» **GOAL OF THE EXERCISE**:
Your answer needs to include each line of the records in which the string "Blairsville" can be found.

» **SOURCE RECORDS**:
========================================================================

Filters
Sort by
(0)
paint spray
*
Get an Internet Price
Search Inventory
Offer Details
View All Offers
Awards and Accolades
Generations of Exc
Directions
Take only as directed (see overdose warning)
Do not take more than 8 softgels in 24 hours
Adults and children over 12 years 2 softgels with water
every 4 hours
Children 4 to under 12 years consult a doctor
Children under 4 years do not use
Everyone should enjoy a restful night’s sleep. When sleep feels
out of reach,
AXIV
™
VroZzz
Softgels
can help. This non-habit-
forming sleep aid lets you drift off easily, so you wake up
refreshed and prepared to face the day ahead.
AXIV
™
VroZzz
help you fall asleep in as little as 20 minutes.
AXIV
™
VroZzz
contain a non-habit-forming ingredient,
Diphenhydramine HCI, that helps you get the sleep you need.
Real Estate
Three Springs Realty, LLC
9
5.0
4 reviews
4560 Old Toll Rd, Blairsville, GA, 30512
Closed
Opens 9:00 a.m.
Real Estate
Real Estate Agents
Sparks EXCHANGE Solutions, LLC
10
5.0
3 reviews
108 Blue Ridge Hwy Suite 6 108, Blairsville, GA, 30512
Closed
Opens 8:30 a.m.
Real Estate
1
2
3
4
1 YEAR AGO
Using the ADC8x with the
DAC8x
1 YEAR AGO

========================================================================

» **TASK RESPONSE**:
4560 Old Toll Rd, Blairsville, GA, 30512
108 Blue Ridge Hwy Suite 6 108, Blairsville, GA, 30512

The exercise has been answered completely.